# Stated problem:
Please copy the lines below from the line with "pose: elev=182.7 azim=355.2" up to and including the line with "Dot at: (257, 215)", and leave the pictures out of your answer.

# Dataset extract:
►

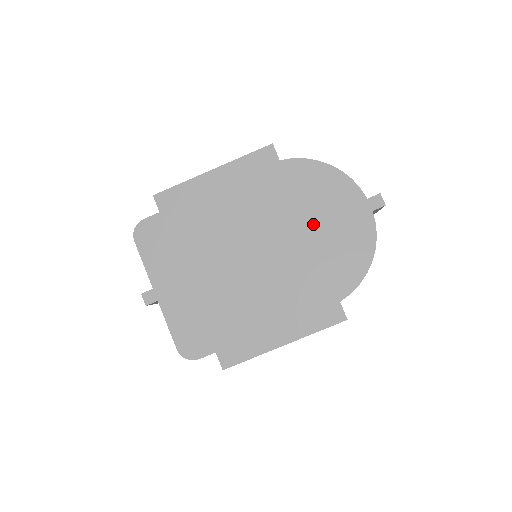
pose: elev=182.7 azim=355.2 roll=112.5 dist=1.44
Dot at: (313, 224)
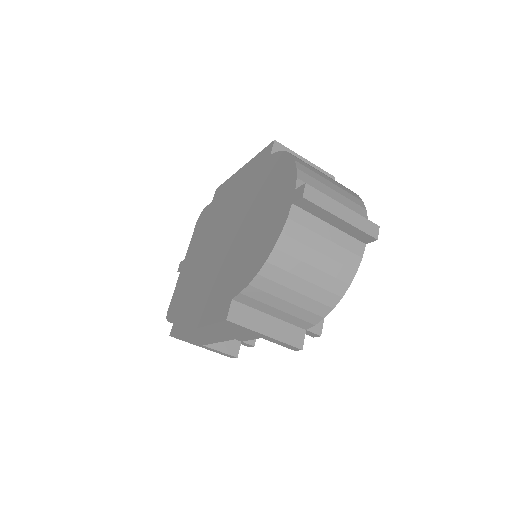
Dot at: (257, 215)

◄
►

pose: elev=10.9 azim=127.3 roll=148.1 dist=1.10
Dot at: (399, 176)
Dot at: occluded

◄

# Completed task:
pose: elev=182.7 azim=355.2 roll=112.5 dist=1.44
Dot at: (313, 224)
Dot at: (257, 215)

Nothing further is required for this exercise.